E.T. l'extraterrestre

All’epoca della sua uscita, nel 1982, E.T è stato un successo mondiale, senza pari. Distribuito dalla Universal Pictures, è uscito battendo tutti i record del botteghino. Nell’anno di distribuzione è diventato il film che aveva incassato di più fino a quel momento.

Il suo successo all’uscita è stato tale da battere anche Guerre stellari, colosso dei botteghini. E.T. l’extraterrestre che ha commosso la Terra è tuttora un film cult, per gli appassionati di fantascienza, ma anche per tutti gli altri.

E.T. l’extraterrestre

Il film uscì nelle sale nel giugno del 1982, per poi essere ridistribuito nel 1985 e nel 2002 con l’aggiunta di nuove scene ed effetti speciali.

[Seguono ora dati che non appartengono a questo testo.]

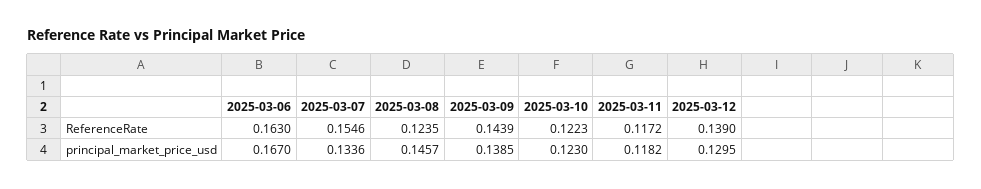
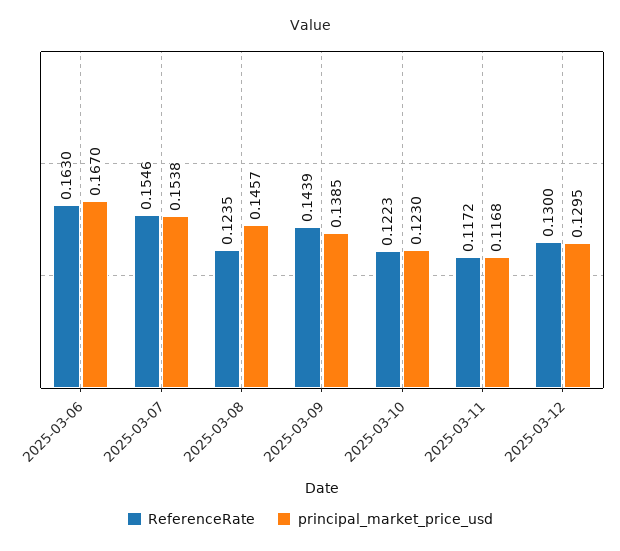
  {
    "ReferenceRate": {
      "2025-03-06": 0.163,
      "2025-03-07": 0.1546,
      "2025-03-08": 0.1235,
      "2025-03-09": 0.1439,
      "2025-03-10": 0.1223,
      "2025-03-11": 0.1172,
-     "2025-03-12": 0.139
+     "2025-03-12": 0.13
    },
    "principal_market_price_usd": {
      "2025-03-06": 0.167,
-     "2025-03-07": 0.1336,
+     "2025-03-07": 0.1538,
      "2025-03-08": 0.1457,
      "2025-03-09": 0.1385,
      "2025-03-10": 0.123,
-     "2025-03-11": 0.1182,
+     "2025-03-11": 0.1168,
      "2025-03-12": 0.1295
    }
  }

La pellicola affronta i temi già cari al regista. Quello della crescita, del rispetto e della tolleranza. Spielberg ha, infatti, ribadito più volte che ritiene che E.T rappresenti il lavoro più alto di tutta la sua carriera artistica. Per il regista, E.T. ha aperto la strada ad un nuovo genere cinematografico: le pellicole più personali, incentrate sopratutto sulle emozioni e sulle condizioni umane dei protagonisti. Sulla stessa scia, Spielberg cita anche “Il colore viola”, “Schindler’s List” e “Amistad”.

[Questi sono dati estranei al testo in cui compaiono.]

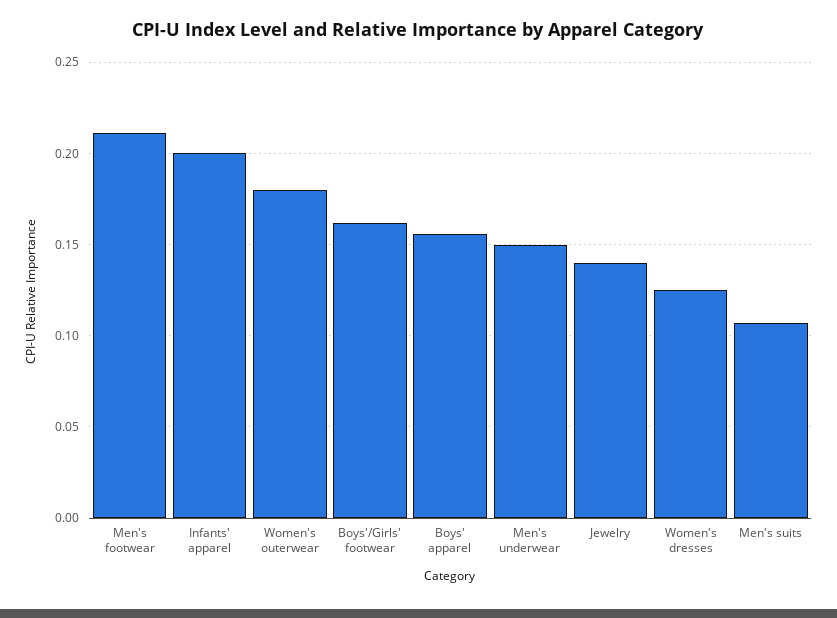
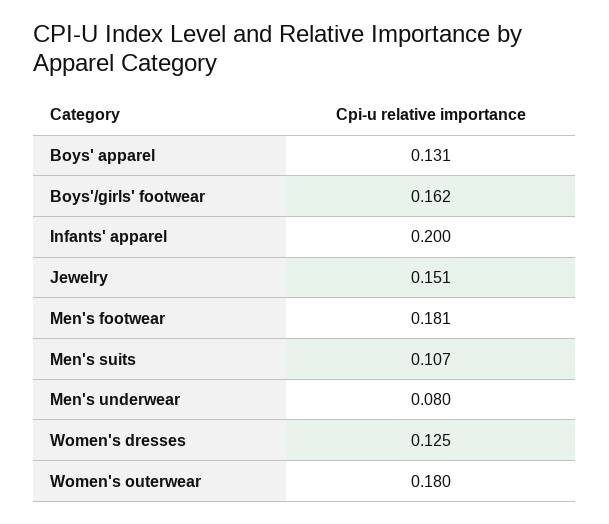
  {
-   "Men's footwear": 0.21,
+   "Men's footwear": 0.181,
    "Infants' apparel": 0.2,
    "Women's outerwear": 0.18,
    "Boys'/Girls' footwear": 0.162,
-   "Boys' apparel": 0.155,
+   "Boys' apparel": 0.131,
-   "Men's underwear": 0.15,
+   "Men's underwear": 0.08,
-   "Jewelry": 0.14,
+   "Jewelry": 0.151,
    "Women's dresses": 0.125,
    "Men's suits": 0.107
  }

Nel 1994 il film è stato scelto per la preservazione nella National Film Registry della Biblioteca del Congresso degli Stati Uniti. Nel 1998 l’American Film Institute l’ha inserito al venticinquesimo posto della classifica dei migliori cento film statunitensi di tutti i tempi. Dieci anni dopo la classifica è stata rivista, ed E.T. è balzato al 24mo posto.

La trama del film

La trama di E.T. l’extraterrestre è conosciuta più o meno da tutti.

Proviamo, comunque, a rinfrescarci la memoria. In una foresta della California, un gruppo di alieni sta prelevando campioni di vegetazione. In quel momento, però, si avvicina una pattuglia della polizia. Gli extraterrestri, allora, si trovano costretti a raccogliere tutto e a ripartire sulla loro navicella spaziale per allontanarsi dalla Terra. Nella fretta, però, uno di loro non riesce a salire sull’astronave e rimane, così, sul nostro pianeta. Il piccolo alieno viene ritrovato, in seguito, da Elliott, un bambino che rimane affascinato dalla strana creatura.

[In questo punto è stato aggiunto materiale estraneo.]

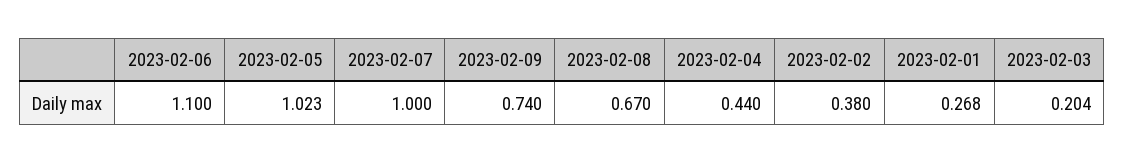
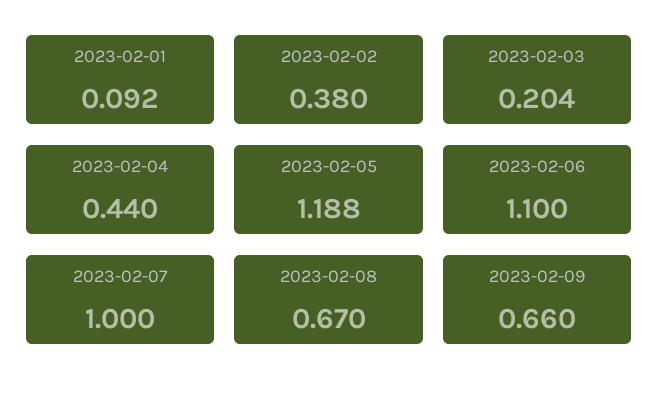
  {
    "2023-02-06": 1.1,
-   "2023-02-05": 1.023,
+   "2023-02-05": 1.188,
    "2023-02-07": 1,
-   "2023-02-09": 0.74,
+   "2023-02-09": 0.66,
    "2023-02-08": 0.67,
    "2023-02-04": 0.44,
    "2023-02-02": 0.38,
-   "2023-02-01": 0.268,
+   "2023-02-01": 0.092,
    "2023-02-03": 0.204
  }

La presenterà, quindi, ai suoi fratelli, Gertie e Michael. I bambini iniziano ad affezionarsi al piccolo extraterrestre, che insegnerà loro molte cose ma che inizierà, ben presto, a sentire la nostalgia di casa. Non solo psicologicamente, E.T. inizierà a portare il peso della lontananza anche a livello fisico. Per provare a contattare i suoi simili, E.T. inizierà a costruire un sistema di comunicazione piuttosto rudimentale.

L’accoglienza del film

E.T. l’extraterrestre è uno di quei film entrati nell’immaginario collettivo. Con un successo di pubblico e critica per lo più universale, alcune delle scene e delle frasi presenti nella pellicola hanno fatto la storia, non solo cinematografica, ma anche sociale di una generazione. Per l’epoca, inoltre, il film rappresenta un esempio altissimo di sperimentazione. Gli effetti speciali utilizzati erano davvero all’avanguardia, tanto da vincere a mani basse l’Oscar nella categoria.